COLBERT COUNTY, Ala. (WHNT) — The State of Alabama is seeking to move forward and give death row inmate Kenneth Eugene Smith what he is requesting — execution by nitrogen hypoxia.

If the Alabama Supreme Court agrees to set an execution date, it would be the first time the execution method would be approved for use in Alabama.

The Alabama Legislature approved the method in 2018 — but no state has actually used it.

As recently as July, Alabama officials said the method wasn’t ready for use after death row inmate James Barber requested it. Barber was executed by lethal injection on July 21.  

Smith was convicted of a 1988 murder-for-hire-killing in Colbert County in 1988. Court records show Smith said he was paid $1,000 for the killing by the victim’s husband, Charles Sennett Sr., a Colbert County minister. Smith said two other men were also involved.

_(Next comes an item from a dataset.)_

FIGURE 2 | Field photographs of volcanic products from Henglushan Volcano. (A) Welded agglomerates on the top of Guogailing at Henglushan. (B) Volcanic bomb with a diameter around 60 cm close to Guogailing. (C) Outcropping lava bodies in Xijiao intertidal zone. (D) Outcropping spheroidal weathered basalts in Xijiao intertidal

Charles Sennett killed himself before facing charges.

Last November, Alabama tried to execute Smith by lethal injection, but medical technicians couldn’t locate his veins, so it was eventually called off.

Smith filed a lawsuit seeking to be executed by nitrogen hypoxia. The U.S. Supreme Court sided with Smith’s request in May.

And now Alabama Attorney General Steve Marshall is moving forward, seeking to execute Smith using that method. He asked the Alabama Supreme Court to authorize an execution date for Smith, using nitrogen hypoxia.

It is essentially death by suffocation, the person dies from a lack of oxygen.